Elle refuse d'essayer de comprendre comment il l'a trouvé. Elle ferme les yeux le plus doucement du monde, comme calculant chaque seconde avant de répondre. Elle se contente d'hocher la tête, en étendant ses jambes au dessus de l'eau. Elle glisse ses mains liées entre ses deux cuisses, alors que Gaby s'assoit près d'elle avec gêne. Un frisson parcours la jeune femme. Mais ce n'est désagréable. Juste normal, évident. Un frisson Gabriel, comme à chaque fois qu'il est près d'elle. Eden comprend pour la première fois que cet homme là, a à la fois le pouvoir d'accélérer le tambour de sa poitrine, mais aussi d'en calmer les battements, quand elle en a le plus besoin. Elle se rappelle du dernier homme qui l'a faisait se sentir ainsi. Qui, par son regard, réussissait à la faire se sentir à l'aise, peu importe les circonstances. Roméo. Elle y pense beaucoup ses derniers temps. Peut-être car devenir mère à ranimé ses souvenirs. Peut-être parce que lui, il saurait protéger Lex alors qu'elle n'y arrive plus.

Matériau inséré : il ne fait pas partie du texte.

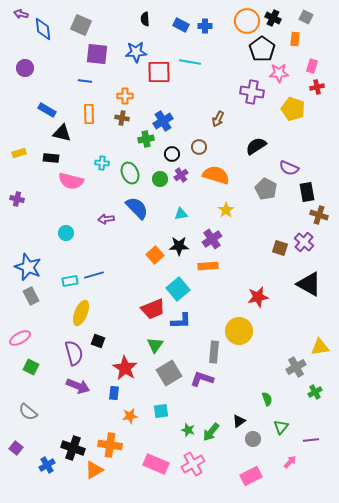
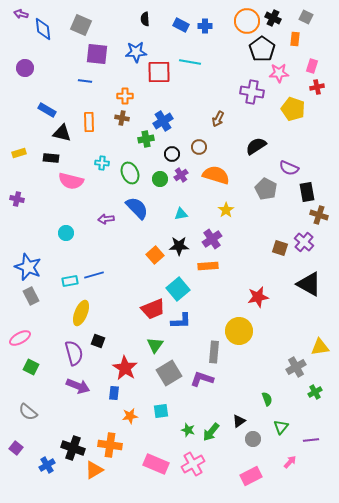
orange rectangle at (89, 114): moved 8 px down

- "Tu te souviens de la nuit du bal, quand je t'ai parlé de Jamie?" Murmure t-elle, juste assez fort pour recouvrir le bruit des vagues.
Comment peut-il oublier? C'était l'histoire la plus triste qu'il n'a jamais entendu, racontée par la fille la plus bousillée qu'il n'a jamais rencontré. Il n'a d'ailleurs jamais revue cette fille fragile et vulnérable. Mais comme il ne peut lui avouer tout cela sans avoir envie de la prendre dans ses bras, sans avoir envie de l'embrasser. Alors faute de mieux, il reste silencieux et se contente d'hocher la tête.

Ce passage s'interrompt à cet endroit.